“Balık tüketmiyoruz, parayı ilaça veriyoruz”

  - necdet buluz

 

NECDET BULUZ

 

                                                        Doktorlar ve işin uzmanları her zaman şunu söylüyor: “Haftada en az iki kez balık yemek, sağlığa faydalıdır. Bu aynı zamanda yaşam boyu sağlık demektir” diyorlar. Bunu sıkça duyuyoruz. Şimdi ise Su Ürünleri Tanıtım Grubu Başkanı Melih İşliel bu konuyu gündeme taşımış ve “ Haftada iki gün Balık, hayat boyu sağlık” sloganı ile yola çıkmış. Hedef, balık tüketimini hızlandırmak, sağlıklı beslenmeye katkıda bulunmak. Dünyanın gelişmiş ülkeleri balık tüketimini artırıyor, sağlıklı besleniyor. Biz ise bu çıtayı yükseltemiyoruz. Şimdi ise konu ile ilgili yeni bir kampanyanın başladığını duyduk.

                                                       Önce şu tabloya bakalım:

                                                       Türkiye’de 2011 yılında avcılık ve yetiştiricilik yoluyla elde edilen su ürünleri miktarı 704 bin ton olarak veriliyor. Bunun 515 bin tonu avcılık yoluyla, 189 bin tonu ise yetiştiricilik yoluyla elde ediliyor. Balık yetiştiriciliği ile elde edilen balık miktarı yüzde 27 olarak görülüyor. Eğer yetiştiricilik hızlanırsa bu rakamın yüzde 50’ye çıkması hedefleniyor. Türkiye’nin birçok ilinde yetiştirilen balık çeşitleri ile yıllık Türk ekonomisine 1,5 milyar liralık bir katkı da sağlanıyor.

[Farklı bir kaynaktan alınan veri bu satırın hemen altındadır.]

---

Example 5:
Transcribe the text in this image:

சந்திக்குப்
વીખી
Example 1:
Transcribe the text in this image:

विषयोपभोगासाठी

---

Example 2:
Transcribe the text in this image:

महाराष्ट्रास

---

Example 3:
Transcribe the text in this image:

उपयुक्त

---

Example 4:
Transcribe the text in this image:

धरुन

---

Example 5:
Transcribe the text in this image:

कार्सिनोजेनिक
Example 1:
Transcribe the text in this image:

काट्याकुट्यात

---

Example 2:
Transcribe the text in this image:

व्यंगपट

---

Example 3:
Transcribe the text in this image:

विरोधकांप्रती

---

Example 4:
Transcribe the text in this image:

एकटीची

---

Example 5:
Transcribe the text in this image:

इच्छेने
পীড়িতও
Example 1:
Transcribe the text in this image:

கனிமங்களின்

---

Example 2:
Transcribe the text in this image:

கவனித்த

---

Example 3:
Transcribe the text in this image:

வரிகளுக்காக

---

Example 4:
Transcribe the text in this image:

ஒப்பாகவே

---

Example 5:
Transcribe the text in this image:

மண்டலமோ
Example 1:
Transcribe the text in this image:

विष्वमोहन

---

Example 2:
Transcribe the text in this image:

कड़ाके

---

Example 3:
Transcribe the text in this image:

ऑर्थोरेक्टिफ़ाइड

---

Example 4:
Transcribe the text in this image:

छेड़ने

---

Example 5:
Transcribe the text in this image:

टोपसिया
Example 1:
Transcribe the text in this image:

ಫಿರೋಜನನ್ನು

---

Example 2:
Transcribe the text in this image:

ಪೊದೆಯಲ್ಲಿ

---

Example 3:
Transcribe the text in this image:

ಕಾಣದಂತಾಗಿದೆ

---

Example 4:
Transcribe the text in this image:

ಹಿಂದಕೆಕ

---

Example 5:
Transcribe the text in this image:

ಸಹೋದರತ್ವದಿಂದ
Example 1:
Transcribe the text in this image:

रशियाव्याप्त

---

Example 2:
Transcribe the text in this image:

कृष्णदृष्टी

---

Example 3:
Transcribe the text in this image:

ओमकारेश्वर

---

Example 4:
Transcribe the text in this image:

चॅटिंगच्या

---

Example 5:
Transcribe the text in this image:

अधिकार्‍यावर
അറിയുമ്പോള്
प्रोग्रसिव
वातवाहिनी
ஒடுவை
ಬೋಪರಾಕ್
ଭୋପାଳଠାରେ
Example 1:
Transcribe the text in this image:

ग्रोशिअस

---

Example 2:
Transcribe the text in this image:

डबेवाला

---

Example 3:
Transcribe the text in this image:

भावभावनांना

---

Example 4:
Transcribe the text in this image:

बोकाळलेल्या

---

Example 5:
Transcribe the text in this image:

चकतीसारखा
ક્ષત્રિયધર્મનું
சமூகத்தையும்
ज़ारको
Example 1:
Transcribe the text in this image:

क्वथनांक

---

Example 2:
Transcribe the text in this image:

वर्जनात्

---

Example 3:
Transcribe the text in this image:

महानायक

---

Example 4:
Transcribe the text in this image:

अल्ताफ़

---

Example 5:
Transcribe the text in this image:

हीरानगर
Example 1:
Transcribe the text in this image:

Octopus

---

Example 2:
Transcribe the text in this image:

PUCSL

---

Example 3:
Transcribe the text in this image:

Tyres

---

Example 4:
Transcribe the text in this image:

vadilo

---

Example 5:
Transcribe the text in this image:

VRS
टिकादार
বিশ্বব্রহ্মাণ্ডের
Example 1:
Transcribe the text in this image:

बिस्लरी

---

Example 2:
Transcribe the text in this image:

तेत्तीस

                                                        75 ÜLKEYE BALIK İHRAÇ EDİYORUZ

                                                        Türkiye’de yeterince balık tüketimi var mı? Hayır. Bunu dilerseniz Su Ürünleri Tanıtım Grubu Başkanı Melih İşliel’den dinleyelim:

                                                        “ Avrupa Birliği ülkelerinde kişi başına yılda 25 kilo, Japonya’da 80 kilo balık tüketimi varken, bizde balık tüketimi ne yazıktır ki 9 kilodur. Üretilen balıklarımızın yüzde 37’si başta AB ülkeleri olmak üzere 75 ülkeye ihraç ediliyor. Tüm dünyada beğeni ile tüketilen su ürünlerimizin yurdumuzda da hak ettiği saygınlığa kavuşması bizleri motive edecektir. Bu anlamda balık tüketiminin ülkemizde daha da artırılmasına yönelik çalışmalarımız ve çağrılarımız devam edecektir. Balık yemek, zihinsel sağlığa olumlu etki ediyor, Öğrenim başarısını beyin gelişimini destekliyor. Kan ve dolaşım sistemi konusunda koruyucu etkisi vardır. Algılama ve dikkat yetisini güçlendirir. Lezzetlidir, besleyicidir. Hormon ve diğer kimyasallar balık yemi içerisinde asla kullanılmaz. “

                                                        İşliel, yetiştiricilik konusunda şu bilgileri de veriyor:

                                                        “ Ülkemizde denizlerde levrek, çipura, ayrıca yetiştiriciliği yapılan orkinos, iç sularda ise alabalık yetiştiriciliğinin ön planda olduğunu söyleyebiliriz. Başta Muğla, Aydın ve İzmir olmak üzere tüm yurt sathına yayılmış 32 ilimizdeki deniz ve iç sularımızda toplam 2 bin 44 yetiştiricilik tesisi bulunuyor. Dünyada tüketilen deniz ürünlerinin yaklaşık yarısı yetiştiricilik yoluyla üretiliyor. Avcılık yoluyla yakalanan deniz ürünlerinin her yıl artan talebi karşılayamaması da yetiştiricilik daha bir önem kazanıyor. ”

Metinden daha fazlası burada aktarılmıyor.